-- ENTRIES PROVIDED follows --

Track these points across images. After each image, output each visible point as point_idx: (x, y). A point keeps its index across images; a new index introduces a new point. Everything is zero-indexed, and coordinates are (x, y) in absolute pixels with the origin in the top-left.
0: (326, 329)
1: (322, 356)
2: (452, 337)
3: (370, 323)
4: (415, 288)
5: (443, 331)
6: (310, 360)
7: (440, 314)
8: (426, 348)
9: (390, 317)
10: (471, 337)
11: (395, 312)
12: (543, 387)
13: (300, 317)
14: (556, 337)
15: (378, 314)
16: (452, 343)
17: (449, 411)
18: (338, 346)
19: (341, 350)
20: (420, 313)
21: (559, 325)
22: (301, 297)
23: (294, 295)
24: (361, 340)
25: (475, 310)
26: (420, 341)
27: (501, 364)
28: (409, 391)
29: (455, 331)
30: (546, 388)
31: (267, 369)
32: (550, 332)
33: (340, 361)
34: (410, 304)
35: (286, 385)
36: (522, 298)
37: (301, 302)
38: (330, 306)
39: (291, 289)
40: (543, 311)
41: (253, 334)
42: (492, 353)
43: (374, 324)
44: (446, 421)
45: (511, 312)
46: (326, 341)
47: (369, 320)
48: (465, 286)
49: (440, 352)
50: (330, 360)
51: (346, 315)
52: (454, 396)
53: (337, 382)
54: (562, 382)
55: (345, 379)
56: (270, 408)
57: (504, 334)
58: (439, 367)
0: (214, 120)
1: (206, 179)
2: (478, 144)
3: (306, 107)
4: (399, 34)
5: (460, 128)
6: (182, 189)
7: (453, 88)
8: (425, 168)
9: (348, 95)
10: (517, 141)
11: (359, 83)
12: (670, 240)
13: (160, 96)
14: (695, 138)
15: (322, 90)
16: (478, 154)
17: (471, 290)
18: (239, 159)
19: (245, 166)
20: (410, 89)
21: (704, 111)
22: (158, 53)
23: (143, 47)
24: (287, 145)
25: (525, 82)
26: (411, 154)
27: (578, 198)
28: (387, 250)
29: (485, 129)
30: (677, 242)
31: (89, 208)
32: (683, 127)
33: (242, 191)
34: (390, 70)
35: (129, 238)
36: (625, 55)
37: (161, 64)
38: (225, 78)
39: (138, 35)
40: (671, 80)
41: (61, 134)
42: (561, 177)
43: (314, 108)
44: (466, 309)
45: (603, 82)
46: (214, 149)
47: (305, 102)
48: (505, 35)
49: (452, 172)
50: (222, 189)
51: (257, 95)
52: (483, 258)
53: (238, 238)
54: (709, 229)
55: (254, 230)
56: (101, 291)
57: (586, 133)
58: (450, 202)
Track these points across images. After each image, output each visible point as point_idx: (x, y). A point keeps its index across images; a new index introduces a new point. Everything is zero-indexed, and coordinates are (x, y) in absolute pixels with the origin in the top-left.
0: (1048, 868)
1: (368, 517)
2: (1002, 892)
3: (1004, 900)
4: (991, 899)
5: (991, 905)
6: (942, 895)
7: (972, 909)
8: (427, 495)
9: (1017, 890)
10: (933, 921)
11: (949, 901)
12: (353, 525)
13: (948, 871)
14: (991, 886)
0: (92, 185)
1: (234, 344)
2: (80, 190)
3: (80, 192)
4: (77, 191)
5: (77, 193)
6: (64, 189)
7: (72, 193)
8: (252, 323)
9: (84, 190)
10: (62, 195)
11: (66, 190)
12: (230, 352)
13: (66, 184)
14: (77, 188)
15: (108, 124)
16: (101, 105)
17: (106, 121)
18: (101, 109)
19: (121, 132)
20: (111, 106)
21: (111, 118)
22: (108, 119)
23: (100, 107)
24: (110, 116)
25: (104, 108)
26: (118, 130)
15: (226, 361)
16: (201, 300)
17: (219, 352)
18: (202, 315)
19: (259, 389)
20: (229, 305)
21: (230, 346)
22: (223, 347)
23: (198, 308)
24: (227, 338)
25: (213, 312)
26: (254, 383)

-- ENTRIES PROVIDED concluded --
-- ENTRIES PROVIDED follows --

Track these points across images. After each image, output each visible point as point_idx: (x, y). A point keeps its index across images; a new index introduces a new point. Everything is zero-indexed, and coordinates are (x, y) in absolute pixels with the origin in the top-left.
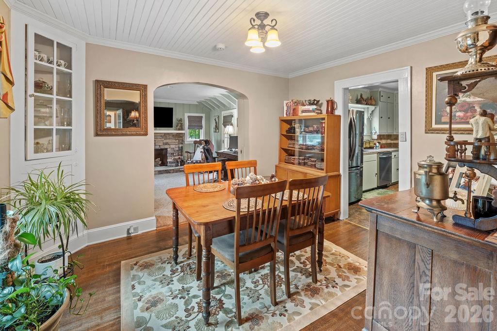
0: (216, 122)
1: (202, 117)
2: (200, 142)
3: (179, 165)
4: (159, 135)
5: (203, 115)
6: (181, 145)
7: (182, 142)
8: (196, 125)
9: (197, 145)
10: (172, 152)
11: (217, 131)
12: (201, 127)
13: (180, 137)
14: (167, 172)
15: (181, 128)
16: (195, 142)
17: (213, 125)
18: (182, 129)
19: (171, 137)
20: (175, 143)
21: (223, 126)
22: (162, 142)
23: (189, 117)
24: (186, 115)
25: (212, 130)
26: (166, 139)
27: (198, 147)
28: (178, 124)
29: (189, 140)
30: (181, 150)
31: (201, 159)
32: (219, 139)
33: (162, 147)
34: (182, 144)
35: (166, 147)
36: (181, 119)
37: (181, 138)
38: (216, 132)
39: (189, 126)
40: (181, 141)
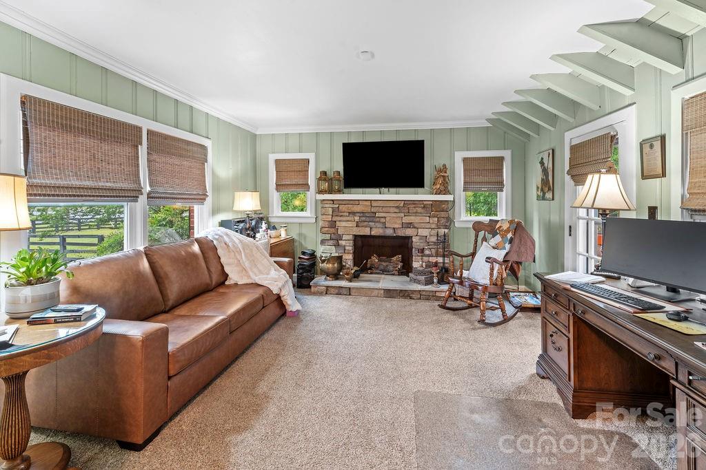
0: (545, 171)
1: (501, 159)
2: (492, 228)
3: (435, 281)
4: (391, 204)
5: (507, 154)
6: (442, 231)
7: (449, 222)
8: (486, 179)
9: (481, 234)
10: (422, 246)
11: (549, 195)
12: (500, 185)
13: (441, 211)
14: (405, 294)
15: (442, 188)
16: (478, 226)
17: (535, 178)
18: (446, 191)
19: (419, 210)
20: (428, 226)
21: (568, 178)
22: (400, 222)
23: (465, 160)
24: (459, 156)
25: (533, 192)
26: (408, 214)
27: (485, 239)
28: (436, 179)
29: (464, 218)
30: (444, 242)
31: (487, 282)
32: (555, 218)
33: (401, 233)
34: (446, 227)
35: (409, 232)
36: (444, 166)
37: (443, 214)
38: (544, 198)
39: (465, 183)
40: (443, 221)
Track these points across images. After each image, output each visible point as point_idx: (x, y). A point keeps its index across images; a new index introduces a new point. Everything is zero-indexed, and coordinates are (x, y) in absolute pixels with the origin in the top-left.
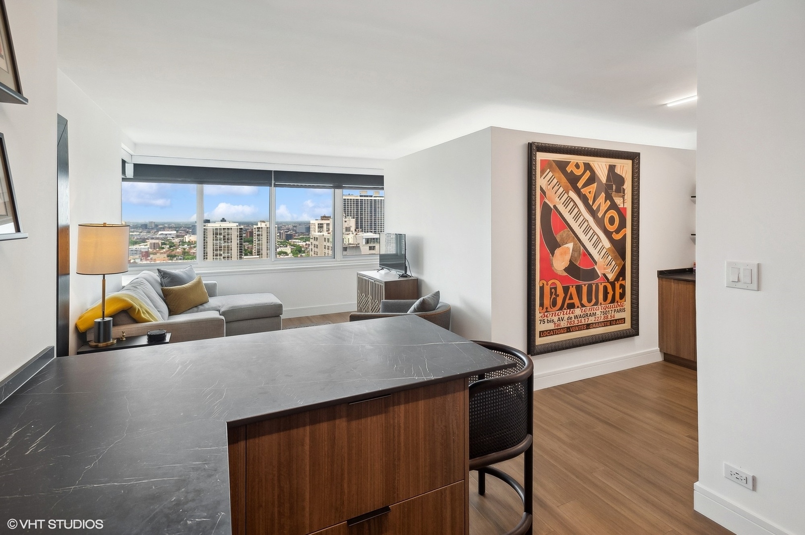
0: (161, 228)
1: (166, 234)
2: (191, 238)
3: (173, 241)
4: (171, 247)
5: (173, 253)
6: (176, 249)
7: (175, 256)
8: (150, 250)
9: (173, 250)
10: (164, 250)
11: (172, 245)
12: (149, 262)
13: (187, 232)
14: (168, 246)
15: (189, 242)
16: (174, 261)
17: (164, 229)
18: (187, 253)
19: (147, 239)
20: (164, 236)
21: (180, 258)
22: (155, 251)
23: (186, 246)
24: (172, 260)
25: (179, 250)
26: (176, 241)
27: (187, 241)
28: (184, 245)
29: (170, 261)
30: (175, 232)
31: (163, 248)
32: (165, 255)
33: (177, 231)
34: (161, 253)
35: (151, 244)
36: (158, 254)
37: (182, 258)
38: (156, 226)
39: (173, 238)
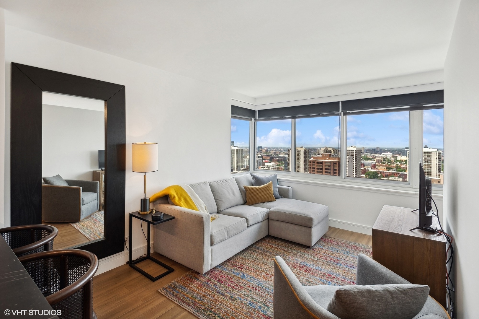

-- ENTRIES PROVIDED concluded --
-- ENTRIES PROVIDED follows --

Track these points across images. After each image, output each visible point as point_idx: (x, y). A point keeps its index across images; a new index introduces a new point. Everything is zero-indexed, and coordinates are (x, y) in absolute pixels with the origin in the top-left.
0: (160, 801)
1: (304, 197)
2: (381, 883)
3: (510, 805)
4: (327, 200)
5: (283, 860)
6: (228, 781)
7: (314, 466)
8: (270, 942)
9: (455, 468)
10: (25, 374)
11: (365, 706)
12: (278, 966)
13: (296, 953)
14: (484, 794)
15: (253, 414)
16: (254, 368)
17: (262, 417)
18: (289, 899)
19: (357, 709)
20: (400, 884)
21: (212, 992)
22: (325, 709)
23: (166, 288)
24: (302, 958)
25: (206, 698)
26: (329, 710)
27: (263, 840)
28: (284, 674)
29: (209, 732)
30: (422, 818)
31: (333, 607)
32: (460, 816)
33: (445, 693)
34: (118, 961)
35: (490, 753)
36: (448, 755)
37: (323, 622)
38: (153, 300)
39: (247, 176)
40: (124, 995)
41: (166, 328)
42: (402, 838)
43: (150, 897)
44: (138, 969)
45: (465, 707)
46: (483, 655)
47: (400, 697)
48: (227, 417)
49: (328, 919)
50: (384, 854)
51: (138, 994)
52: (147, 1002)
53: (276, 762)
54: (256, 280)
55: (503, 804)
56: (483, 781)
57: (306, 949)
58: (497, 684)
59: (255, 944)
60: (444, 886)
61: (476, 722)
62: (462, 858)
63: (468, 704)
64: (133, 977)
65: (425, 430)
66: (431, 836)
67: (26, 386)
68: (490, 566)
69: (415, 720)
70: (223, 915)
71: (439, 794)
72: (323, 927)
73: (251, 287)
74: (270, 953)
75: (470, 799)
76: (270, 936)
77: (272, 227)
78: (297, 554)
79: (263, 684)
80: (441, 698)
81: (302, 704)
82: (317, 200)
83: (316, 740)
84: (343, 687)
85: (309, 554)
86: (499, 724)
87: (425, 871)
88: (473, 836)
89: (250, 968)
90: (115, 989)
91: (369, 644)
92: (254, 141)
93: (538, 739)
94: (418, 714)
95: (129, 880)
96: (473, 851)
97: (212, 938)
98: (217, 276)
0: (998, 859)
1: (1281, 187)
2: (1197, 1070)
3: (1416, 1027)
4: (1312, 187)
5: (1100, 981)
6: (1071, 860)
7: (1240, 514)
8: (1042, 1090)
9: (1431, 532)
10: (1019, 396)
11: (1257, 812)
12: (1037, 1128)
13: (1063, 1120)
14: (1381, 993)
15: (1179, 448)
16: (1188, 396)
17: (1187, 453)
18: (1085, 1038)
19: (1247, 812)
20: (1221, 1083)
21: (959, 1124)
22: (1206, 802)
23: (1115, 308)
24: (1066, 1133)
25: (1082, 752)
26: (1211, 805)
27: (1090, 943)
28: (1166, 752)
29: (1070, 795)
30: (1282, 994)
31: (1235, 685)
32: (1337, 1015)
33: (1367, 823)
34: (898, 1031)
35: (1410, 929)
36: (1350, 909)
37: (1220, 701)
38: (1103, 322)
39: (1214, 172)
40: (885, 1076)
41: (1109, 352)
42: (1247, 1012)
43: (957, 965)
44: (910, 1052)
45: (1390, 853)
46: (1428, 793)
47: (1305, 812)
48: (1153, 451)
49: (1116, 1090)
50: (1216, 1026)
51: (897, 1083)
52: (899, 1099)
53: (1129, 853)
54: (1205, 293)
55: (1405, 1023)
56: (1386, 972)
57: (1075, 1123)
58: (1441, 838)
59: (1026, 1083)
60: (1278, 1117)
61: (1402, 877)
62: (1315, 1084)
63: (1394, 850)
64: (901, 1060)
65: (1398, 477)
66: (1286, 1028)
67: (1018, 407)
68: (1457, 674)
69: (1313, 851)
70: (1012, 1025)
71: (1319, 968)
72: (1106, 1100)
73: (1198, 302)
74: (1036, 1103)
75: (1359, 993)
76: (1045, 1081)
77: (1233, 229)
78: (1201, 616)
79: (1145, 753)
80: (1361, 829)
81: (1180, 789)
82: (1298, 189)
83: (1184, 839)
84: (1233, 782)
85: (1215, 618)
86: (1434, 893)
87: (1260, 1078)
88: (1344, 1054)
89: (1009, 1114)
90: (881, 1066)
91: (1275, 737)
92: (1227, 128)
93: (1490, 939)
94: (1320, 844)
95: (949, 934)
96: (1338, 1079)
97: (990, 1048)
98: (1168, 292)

-- ENTRIES PROVIDED concluded --

## EXERCISE INSTRUCTIONS
The lines to extract from the data above begin with the line containing "77: (272, 227)" and end with the line containing "97: (212, 938)". Extract them exactly, including both.

## OUTPUT FOR THIS EXERCISE
77: (272, 227)
78: (297, 554)
79: (263, 684)
80: (441, 698)
81: (302, 704)
82: (317, 200)
83: (316, 740)
84: (343, 687)
85: (309, 554)
86: (499, 724)
87: (425, 871)
88: (473, 836)
89: (250, 968)
90: (115, 989)
91: (369, 644)
92: (254, 141)
93: (538, 739)
94: (418, 714)
95: (129, 880)
96: (473, 851)
97: (212, 938)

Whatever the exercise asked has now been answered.